Snowboarder Jenny Jones has issued a public plea for help after her laptop including all of her photographs of her Olympic success was stolen from her car.
The 34-year-old, who became the first Briton to win an Olympic medal in a snow event after taking bronze in slopestyle at the 2014 Winter Olympics in Sochi, said she was "devastated" to have lost her photographs, and urged people to keep their "ear to the ground".
The laptop was stolen from the sportswoman's car when it was broken into in Hammersmith, west London, according to her plea.
Writing on Facebook, Jones said: "Last night I had my laptop ( macbookair ) stolen from my car which was broken into outside riverside studios in Hammersmith.
"It has ALL my Olympic photos on it and from the past two years. I am devastated to have lost such amazing memories. I would be so grateful if your (sic) in this area of London if you can keep your hear (sic) to the ground, I know its a long shot but got to try everything. Thanks jenny x."
The Olympian also issued her plea via Twitter, writing: " Had my MacBook Air stolen last night, Riverside studios Hammersmith area.

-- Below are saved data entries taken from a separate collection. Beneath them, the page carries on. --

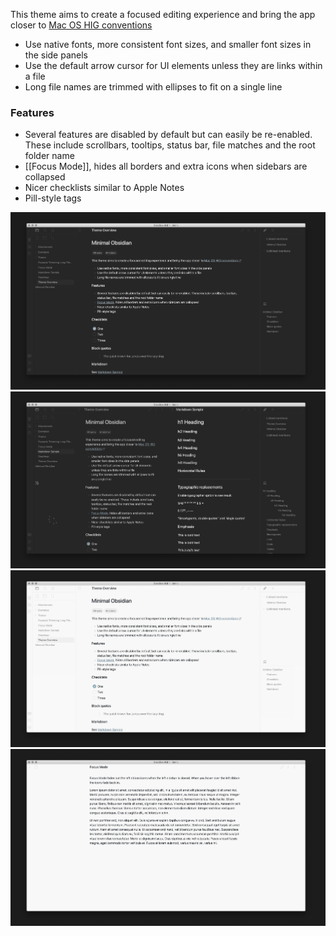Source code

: This theme aims to create a focused editing experience and bring the app closer to [Mac OS HIG conventions](https://developer.apple.com/design/human-interface-guidelines/macos/overview/themes/)

- Use native fonts, more consistent font sizes, and smaller font sizes in the side panels
- Use the default arrow cursor for UI elements unless they are links within a file
- Long file names are  trimmed with ellipses to fit on a single line

### Features
- Several features are disabled by default but can easily be re-enabled. These include scrollbars, tooltips, status bar, file matches and the root folder name
- [[Focus Mode]], hides all borders and extra icons when sidebars are collapsed
- Nicer checklists similar to Apple Notes
- Pill-style tags

![](dark-simple.png)
![](dark-complex.png)
![](light-simple.png)
![](light-focus.png)
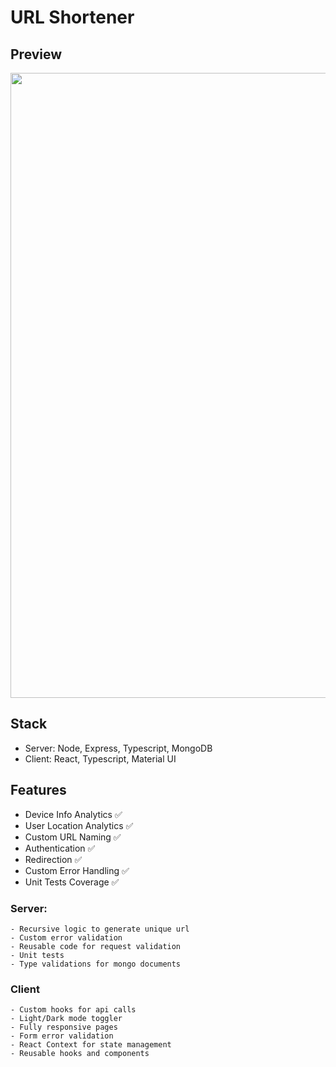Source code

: # URL Shortener


## Preview 

<img src="https://github.com/karankumarshreds/dyte/blob/master/static/landing.gif" width="1000"/>

## Stack 

- Server: Node, Express, Typescript, MongoDB 
- Client: React, Typescript, Material UI

## Features

- Device Info Analytics ✅
- User Location Analytics ✅
- Custom URL Naming ✅
- Authentication ✅
- Redirection ✅ 
- Custom Error Handling ✅
- Unit Tests Coverage ✅

### Server:
	- Recursive logic to generate unique url
	- Custom error validation 
	- Reusable code for request validation
	- Unit tests 
	- Type validations for mongo documents 

### Client 
	- Custom hooks for api calls 
	- Light/Dark mode toggler
	- Fully responsive pages
	- Form error validation
	- React Context for state management
	- Reusable hooks and components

It has ALL my Olympic photos on it... Please keep ear to ground x"
Jones made history at Sochi by winning Britain's first ever medal in a snow event, despite being the oldest competitor in the final by more than six years.
Originally from Downend in Bristol, she first discovered her love of snowboarding at the age of 17 after having a free 30-minute lesson on a dry ski slope with her brothers in Somerset, and later decided to pursue the sport full time.
From her first competition in 1999, she has won a number of slopestyle competitions - including four Winter X-Games, winning three gold medals in two consecutive years (2009 and 2010) in Aspen and Tignes.
A spokeswoman for Jones said the laptop was taken from the boot of her Volkswagen Golf at around 9.30pm last night while she attended a screening at the Riverside Studios.
She said they were still trying to check if the pictures had been backed up via iCloud, but so far could not tell if they had.
"It's just devastating, it's all her photographs from the Olympics, basically all of her Olympic memories," she said.
"For anyone this has happened to, they know how upsetting it is."